***** Material provided *****

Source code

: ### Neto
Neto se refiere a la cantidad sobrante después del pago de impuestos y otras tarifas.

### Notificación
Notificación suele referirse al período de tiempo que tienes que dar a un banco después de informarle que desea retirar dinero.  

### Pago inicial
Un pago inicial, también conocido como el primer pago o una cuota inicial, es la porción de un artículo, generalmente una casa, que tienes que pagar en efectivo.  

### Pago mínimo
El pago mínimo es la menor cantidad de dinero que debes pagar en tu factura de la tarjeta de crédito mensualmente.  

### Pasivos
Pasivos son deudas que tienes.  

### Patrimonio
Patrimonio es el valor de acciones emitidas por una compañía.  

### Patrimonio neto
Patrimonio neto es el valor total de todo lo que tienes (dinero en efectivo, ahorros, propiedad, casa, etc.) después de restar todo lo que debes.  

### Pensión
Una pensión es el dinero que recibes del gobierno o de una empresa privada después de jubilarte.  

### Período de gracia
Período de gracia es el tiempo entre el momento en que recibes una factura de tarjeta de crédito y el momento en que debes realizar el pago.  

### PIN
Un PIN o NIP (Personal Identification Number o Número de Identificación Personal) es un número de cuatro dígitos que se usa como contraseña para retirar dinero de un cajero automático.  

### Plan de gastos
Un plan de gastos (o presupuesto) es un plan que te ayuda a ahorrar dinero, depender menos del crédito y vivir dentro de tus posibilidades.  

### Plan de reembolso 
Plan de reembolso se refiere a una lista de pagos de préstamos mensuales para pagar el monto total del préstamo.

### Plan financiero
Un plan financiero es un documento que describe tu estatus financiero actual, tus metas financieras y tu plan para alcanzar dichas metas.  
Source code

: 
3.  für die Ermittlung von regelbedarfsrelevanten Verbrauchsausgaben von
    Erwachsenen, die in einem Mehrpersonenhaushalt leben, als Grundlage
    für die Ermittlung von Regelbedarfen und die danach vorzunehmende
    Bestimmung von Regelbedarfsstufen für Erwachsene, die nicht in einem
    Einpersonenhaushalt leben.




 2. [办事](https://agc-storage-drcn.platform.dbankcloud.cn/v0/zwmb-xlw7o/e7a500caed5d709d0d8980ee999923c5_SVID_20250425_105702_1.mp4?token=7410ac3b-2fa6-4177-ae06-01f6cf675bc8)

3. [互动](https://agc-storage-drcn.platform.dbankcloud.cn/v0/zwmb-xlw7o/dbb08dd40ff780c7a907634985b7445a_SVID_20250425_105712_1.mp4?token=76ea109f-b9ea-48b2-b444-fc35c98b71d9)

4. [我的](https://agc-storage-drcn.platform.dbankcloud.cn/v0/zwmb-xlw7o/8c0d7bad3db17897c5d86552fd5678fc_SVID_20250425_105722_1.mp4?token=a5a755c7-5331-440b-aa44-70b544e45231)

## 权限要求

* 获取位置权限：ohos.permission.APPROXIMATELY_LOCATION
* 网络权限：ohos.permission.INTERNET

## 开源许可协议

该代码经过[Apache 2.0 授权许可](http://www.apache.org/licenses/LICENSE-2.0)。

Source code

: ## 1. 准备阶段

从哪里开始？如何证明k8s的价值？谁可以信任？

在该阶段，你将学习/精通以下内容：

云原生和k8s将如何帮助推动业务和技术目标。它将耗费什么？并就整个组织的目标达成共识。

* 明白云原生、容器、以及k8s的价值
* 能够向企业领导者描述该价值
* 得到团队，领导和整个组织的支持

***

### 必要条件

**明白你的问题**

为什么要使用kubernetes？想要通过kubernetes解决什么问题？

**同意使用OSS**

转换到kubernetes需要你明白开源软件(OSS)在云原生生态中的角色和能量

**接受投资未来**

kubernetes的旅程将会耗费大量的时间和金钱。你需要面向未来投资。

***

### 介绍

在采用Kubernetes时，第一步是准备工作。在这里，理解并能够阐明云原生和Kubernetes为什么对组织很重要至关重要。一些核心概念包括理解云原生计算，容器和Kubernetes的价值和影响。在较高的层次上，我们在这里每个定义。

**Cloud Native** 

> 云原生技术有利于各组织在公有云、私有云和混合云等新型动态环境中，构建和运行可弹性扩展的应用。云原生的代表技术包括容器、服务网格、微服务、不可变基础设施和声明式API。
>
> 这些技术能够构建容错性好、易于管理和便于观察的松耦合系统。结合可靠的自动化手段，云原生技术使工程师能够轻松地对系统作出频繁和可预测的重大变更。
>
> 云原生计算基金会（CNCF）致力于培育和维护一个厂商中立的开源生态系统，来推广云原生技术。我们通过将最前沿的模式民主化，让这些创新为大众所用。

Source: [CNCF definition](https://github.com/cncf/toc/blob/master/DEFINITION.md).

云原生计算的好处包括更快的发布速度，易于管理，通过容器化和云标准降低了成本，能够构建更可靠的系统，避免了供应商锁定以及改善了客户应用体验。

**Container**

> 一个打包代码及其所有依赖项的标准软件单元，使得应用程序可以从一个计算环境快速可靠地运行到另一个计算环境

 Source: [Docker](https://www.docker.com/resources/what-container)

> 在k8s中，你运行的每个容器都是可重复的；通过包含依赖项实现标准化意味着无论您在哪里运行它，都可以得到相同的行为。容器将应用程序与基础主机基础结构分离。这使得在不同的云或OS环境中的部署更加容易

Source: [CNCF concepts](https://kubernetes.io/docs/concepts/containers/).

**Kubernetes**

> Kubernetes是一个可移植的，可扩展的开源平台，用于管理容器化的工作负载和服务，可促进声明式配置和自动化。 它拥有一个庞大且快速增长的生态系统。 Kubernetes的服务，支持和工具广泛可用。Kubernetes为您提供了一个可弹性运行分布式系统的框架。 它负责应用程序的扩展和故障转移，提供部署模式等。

*****

- What is needed: Answer only with how many lines in the records include "total".

- Response to the exercise: 2